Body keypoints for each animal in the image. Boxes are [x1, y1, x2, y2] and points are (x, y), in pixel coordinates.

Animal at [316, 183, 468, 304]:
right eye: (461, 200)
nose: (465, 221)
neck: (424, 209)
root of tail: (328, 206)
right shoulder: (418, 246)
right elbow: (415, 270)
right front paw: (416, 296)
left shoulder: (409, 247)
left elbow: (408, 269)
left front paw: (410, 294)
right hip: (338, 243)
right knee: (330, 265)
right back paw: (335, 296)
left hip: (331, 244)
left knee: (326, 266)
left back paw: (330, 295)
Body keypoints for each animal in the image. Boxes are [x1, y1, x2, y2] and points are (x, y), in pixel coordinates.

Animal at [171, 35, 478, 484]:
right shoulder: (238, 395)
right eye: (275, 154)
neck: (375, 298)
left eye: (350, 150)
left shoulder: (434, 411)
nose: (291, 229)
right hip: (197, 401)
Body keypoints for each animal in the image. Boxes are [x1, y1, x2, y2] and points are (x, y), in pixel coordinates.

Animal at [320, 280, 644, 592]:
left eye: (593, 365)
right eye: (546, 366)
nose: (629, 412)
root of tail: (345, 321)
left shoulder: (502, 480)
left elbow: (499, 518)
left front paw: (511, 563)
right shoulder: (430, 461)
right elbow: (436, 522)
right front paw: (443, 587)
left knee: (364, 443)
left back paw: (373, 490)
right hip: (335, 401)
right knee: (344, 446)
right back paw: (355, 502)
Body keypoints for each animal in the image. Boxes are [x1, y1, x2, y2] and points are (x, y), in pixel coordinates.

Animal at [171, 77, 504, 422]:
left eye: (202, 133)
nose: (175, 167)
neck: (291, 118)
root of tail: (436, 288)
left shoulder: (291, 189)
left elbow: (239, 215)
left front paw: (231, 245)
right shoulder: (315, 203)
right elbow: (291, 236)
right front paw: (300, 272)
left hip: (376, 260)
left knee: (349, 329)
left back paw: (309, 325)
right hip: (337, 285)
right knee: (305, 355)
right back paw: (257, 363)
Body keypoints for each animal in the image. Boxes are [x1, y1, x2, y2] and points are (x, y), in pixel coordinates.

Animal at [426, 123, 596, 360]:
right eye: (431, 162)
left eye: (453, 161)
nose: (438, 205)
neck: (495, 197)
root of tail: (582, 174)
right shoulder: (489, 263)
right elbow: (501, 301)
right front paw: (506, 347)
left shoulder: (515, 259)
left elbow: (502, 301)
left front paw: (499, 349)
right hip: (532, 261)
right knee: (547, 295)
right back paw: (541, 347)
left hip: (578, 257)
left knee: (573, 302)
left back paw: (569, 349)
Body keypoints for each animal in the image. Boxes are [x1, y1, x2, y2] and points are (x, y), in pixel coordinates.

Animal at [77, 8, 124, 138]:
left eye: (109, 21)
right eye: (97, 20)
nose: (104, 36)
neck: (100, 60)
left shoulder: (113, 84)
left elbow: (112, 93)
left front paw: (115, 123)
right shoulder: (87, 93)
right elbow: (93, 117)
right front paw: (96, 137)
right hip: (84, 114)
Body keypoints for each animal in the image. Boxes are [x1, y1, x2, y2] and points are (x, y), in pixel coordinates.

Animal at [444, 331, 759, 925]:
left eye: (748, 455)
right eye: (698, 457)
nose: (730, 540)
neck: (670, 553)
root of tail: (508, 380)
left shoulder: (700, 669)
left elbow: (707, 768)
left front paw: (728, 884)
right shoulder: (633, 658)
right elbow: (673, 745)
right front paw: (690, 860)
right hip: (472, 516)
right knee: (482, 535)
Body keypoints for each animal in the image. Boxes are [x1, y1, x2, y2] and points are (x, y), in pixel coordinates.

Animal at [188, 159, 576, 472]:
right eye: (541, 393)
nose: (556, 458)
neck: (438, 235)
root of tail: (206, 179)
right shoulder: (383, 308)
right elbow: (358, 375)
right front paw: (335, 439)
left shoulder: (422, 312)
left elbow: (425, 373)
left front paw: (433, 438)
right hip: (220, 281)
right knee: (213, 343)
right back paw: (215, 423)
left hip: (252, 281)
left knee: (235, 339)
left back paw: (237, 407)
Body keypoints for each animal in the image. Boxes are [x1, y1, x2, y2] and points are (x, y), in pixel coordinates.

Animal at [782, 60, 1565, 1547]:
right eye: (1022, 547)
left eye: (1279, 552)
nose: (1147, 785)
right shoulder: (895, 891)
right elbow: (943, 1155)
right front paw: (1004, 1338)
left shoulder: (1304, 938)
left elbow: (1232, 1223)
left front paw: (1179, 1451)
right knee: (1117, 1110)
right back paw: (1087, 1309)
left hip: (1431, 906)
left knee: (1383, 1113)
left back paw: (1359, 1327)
■ ■ ■ ■ ■
* PROBLEM DETAILS: The range runs from the line above containing "root of tail: (436, 288)" to the line containing "right shoulder: (489, 263)", inclusive. Restate those lines word for word and no others.

* EXERCISE SOLUTION:
root of tail: (436, 288)
left shoulder: (291, 189)
left elbow: (239, 215)
left front paw: (231, 245)
right shoulder: (315, 203)
right elbow: (291, 236)
right front paw: (300, 272)
left hip: (376, 260)
left knee: (349, 329)
left back paw: (309, 325)
right hip: (337, 285)
right knee: (305, 355)
right back paw: (257, 363)
Body keypoints for each animal in the image. Boxes are [x1, y1, x2, y2] and points are (x, y), in pixel coordinates.

Animal at [426, 123, 596, 360]:
right eye: (431, 162)
left eye: (453, 161)
nose: (438, 205)
neck: (495, 197)
root of tail: (582, 174)
right shoulder: (489, 263)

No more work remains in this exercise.